Task directions: Copy every line of the rows below without changing anything.

Entries from a collection:
%%
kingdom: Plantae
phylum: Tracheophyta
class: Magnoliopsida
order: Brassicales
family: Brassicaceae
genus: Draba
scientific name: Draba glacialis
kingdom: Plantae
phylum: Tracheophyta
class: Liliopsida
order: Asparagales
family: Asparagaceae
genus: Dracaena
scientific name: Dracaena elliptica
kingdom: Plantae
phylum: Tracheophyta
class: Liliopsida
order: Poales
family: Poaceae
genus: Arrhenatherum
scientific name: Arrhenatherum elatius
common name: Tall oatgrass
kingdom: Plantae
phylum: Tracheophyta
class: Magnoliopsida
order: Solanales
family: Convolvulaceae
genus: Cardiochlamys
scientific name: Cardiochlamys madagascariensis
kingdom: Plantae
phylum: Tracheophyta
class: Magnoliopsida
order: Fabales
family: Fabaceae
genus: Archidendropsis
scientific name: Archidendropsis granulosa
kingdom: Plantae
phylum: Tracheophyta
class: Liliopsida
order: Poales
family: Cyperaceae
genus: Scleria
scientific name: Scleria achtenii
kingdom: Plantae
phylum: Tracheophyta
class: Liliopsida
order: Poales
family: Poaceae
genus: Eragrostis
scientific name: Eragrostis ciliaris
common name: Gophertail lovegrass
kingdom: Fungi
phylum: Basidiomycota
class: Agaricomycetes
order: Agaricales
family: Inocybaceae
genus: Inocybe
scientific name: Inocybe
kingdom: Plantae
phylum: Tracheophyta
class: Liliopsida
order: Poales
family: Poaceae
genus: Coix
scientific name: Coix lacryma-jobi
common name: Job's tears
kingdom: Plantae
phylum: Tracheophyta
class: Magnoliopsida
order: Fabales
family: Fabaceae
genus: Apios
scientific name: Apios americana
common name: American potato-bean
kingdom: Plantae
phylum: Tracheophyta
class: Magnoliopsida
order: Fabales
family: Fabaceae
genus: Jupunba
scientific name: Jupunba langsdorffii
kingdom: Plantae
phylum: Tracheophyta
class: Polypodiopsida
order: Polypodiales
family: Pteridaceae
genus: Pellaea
%%
Solution to the problem:
kingdom: Plantae
phylum: Tracheophyta
class: Magnoliopsida
order: Brassicales
family: Brassicaceae
genus: Draba
scientific name: Draba glacialis
kingdom: Plantae
phylum: Tracheophyta
class: Liliopsida
order: Asparagales
family: Asparagaceae
genus: Dracaena
scientific name: Dracaena elliptica
kingdom: Plantae
phylum: Tracheophyta
class: Liliopsida
order: Poales
family: Poaceae
genus: Arrhenatherum
scientific name: Arrhenatherum elatius
common name: Tall oatgrass
kingdom: Plantae
phylum: Tracheophyta
class: Magnoliopsida
order: Solanales
family: Convolvulaceae
genus: Cardiochlamys
scientific name: Cardiochlamys madagascariensis
kingdom: Plantae
phylum: Tracheophyta
class: Magnoliopsida
order: Fabales
family: Fabaceae
genus: Archidendropsis
scientific name: Archidendropsis granulosa
kingdom: Plantae
phylum: Tracheophyta
class: Liliopsida
order: Poales
family: Cyperaceae
genus: Scleria
scientific name: Scleria achtenii
kingdom: Plantae
phylum: Tracheophyta
class: Liliopsida
order: Poales
family: Poaceae
genus: Eragrostis
scientific name: Eragrostis ciliaris
common name: Gophertail lovegrass
kingdom: Fungi
phylum: Basidiomycota
class: Agaricomycetes
order: Agaricales
family: Inocybaceae
genus: Inocybe
scientific name: Inocybe
kingdom: Plantae
phylum: Tracheophyta
class: Liliopsida
order: Poales
family: Poaceae
genus: Coix
scientific name: Coix lacryma-jobi
common name: Job's tears
kingdom: Plantae
phylum: Tracheophyta
class: Magnoliopsida
order: Fabales
family: Fabaceae
genus: Apios
scientific name: Apios americana
common name: American potato-bean
kingdom: Plantae
phylum: Tracheophyta
class: Magnoliopsida
order: Fabales
family: Fabaceae
genus: Jupunba
scientific name: Jupunba langsdorffii
kingdom: Plantae
phylum: Tracheophyta
class: Polypodiopsida
order: Polypodiales
family: Pteridaceae
genus: Pellaea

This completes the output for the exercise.